On Saturday morning deputies at the Poway Sheriff’s station learned of the email threat that had been sent to an administrator at the school, according to sheriff’s department.
At a media briefing Sunday afternoon, sheriff’s Capt. Bill Donahue of the Poway Sheriff’s Station said the email stated the shooting would take place Monday morning during second period targeting a named teacher and the students, none of whom were named in the email. The teacher is not being identified.
“The email made reference to 3,000 rounds of ammunition as well as numerous firearms,” Donahue said, reading from a statement. The firearms included an M-16, a .38 Special and an M-4.
The investigation was launched early Saturday morning by law enforcement agencies working with the Poway Unified School District. Detectives identified a 12-year-old Twin Peaks Middle School seventh-grader as a possible suspect and served a search warrant at around 5:30 p.m. Saturday at the student’s residence, according to Donahue.
“Several computers, along with numerous rifle and handguns, were seized from the residence,” Donahue said. The parents cooperated with deputies and were described by Donahue as “shocked” by the incident and the boy was “scared” after being interviewed by detectives.
Although Donahue could not say if any of the weapons seized matched those mentioned in the email, he did say that none were classified as assault weapons. He added all the weapons were locked up and the boy did not have access to them.

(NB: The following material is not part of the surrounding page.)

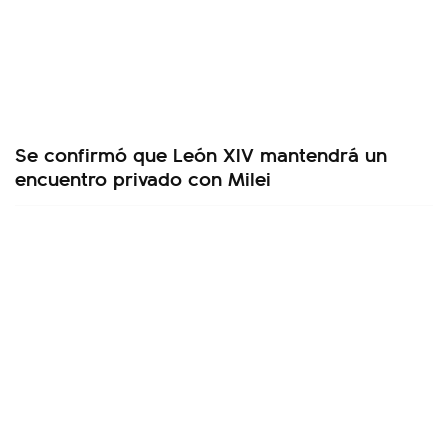
Se confirmó que León XIV mantendrá un
encuentro privado con Milei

He stated that this is an isolated incident and there is no evidence that anyone else is involved.
Also at the briefing was PUSD Superintendent John Collins, who acknowledged the quick response of the sheriff’s and school personnel and thanked the parents of the child for their cooperation, saying the situation is “sad and disturbing.” He said the district is bringing counselors from their crisis intervention team to campus to assist “keeping the day orderly” with the help of the sheriff’s department.
“Tomorrow will be a normal day at Twin Peaks.” Collins said.
Also attending the briefing were Poway Mayor Don Higginson and PUSD School Board President Marc Davis.